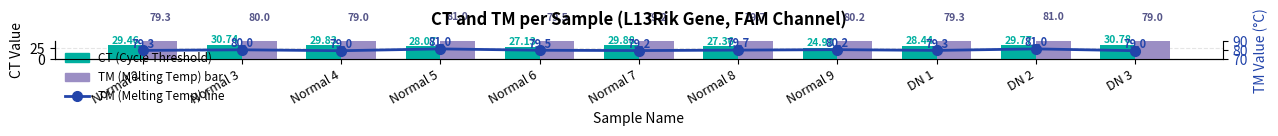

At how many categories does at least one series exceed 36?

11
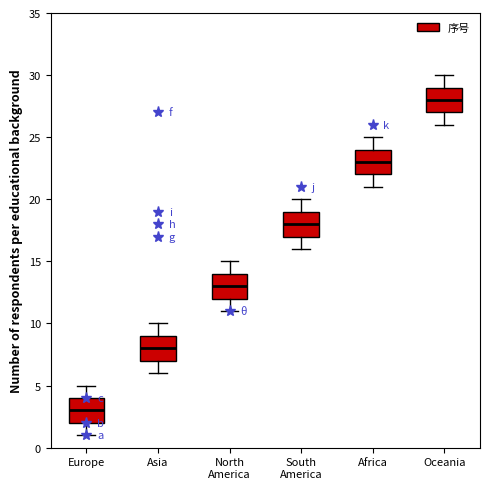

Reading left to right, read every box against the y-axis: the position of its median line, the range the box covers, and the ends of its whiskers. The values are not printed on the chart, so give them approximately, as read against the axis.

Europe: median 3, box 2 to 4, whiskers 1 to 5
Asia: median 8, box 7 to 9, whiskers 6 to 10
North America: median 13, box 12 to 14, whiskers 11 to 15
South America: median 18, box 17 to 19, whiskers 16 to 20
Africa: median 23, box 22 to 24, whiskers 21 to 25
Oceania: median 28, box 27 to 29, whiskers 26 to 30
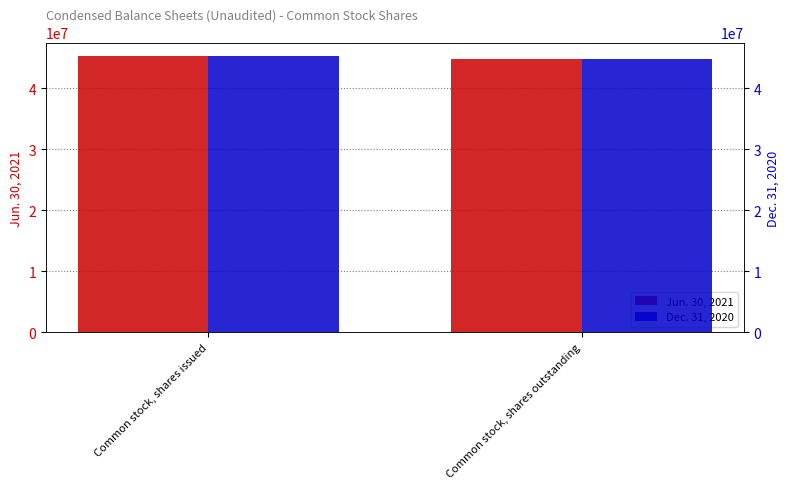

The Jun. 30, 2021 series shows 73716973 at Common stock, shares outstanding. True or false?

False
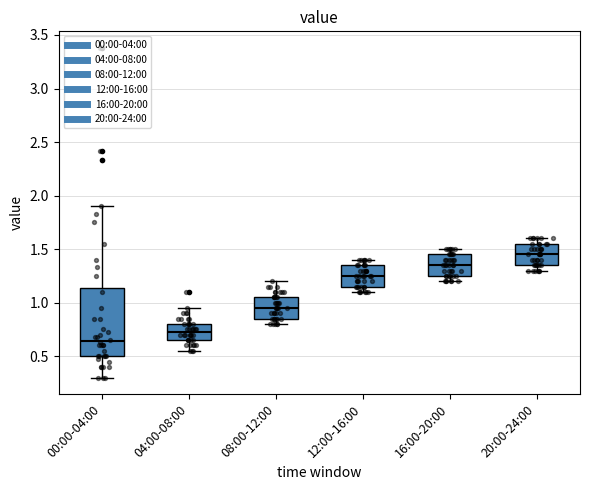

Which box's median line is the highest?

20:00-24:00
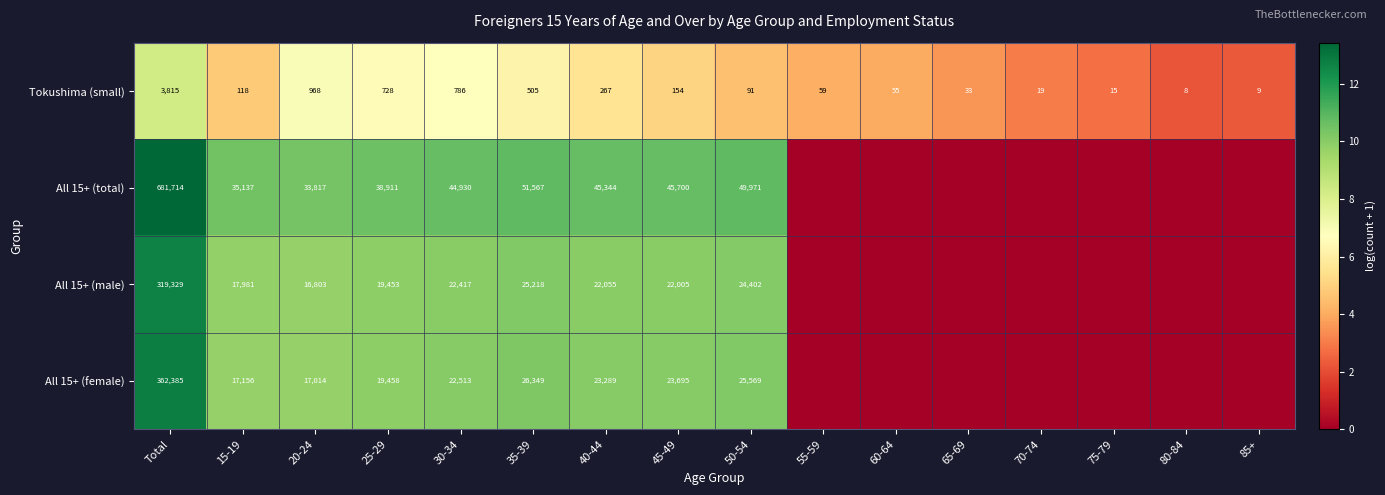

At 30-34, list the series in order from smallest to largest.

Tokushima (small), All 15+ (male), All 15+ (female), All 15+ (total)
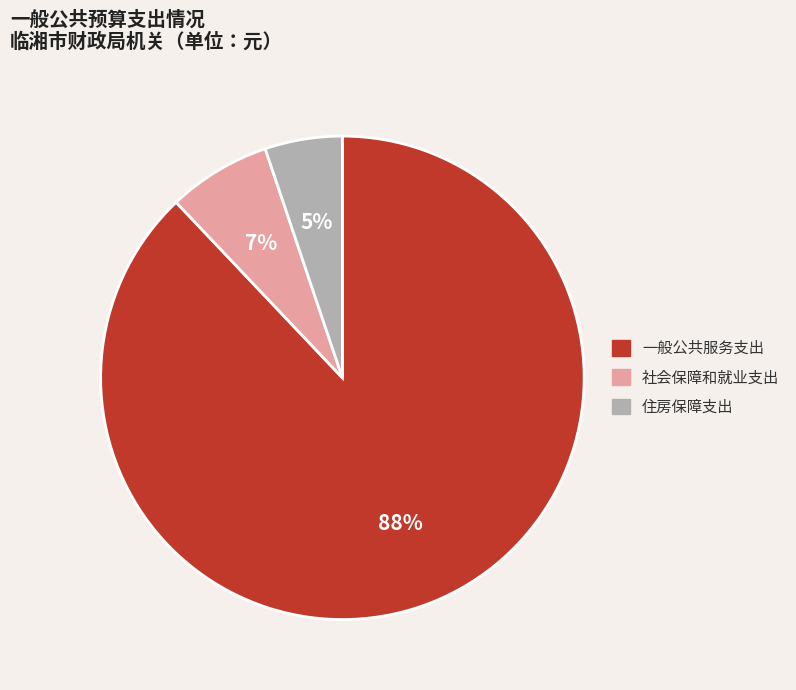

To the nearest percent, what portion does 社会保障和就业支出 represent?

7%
· · ·
■ **TASK**:
Rewrite every entry with "series" changed to "data series" and nothing else altered. Leave out the pictures.

■ **THE COMPLETED TASK**:
At how many categories does at least one data series exceed 36?

11

Reading left to right, read every box against the y-axis: the position of its median line, the range the box covers, and the ends of its whiskers. The values are not printed on the chart, so give them approximately, as read against the axis.

Europe: median 3, box 2 to 4, whiskers 1 to 5
Asia: median 8, box 7 to 9, whiskers 6 to 10
North America: median 13, box 12 to 14, whiskers 11 to 15
South America: median 18, box 17 to 19, whiskers 16 to 20
Africa: median 23, box 22 to 24, whiskers 21 to 25
Oceania: median 28, box 27 to 29, whiskers 26 to 30

The Jun. 30, 2021 data series shows 73716973 at Common stock, shares outstanding. True or false?

False

Which box's median line is the highest?

20:00-24:00

At 30-34, list the data series in order from smallest to largest.

Tokushima (small), All 15+ (male), All 15+ (female), All 15+ (total)

To the nearest percent, what portion does 社会保障和就业支出 represent?

7%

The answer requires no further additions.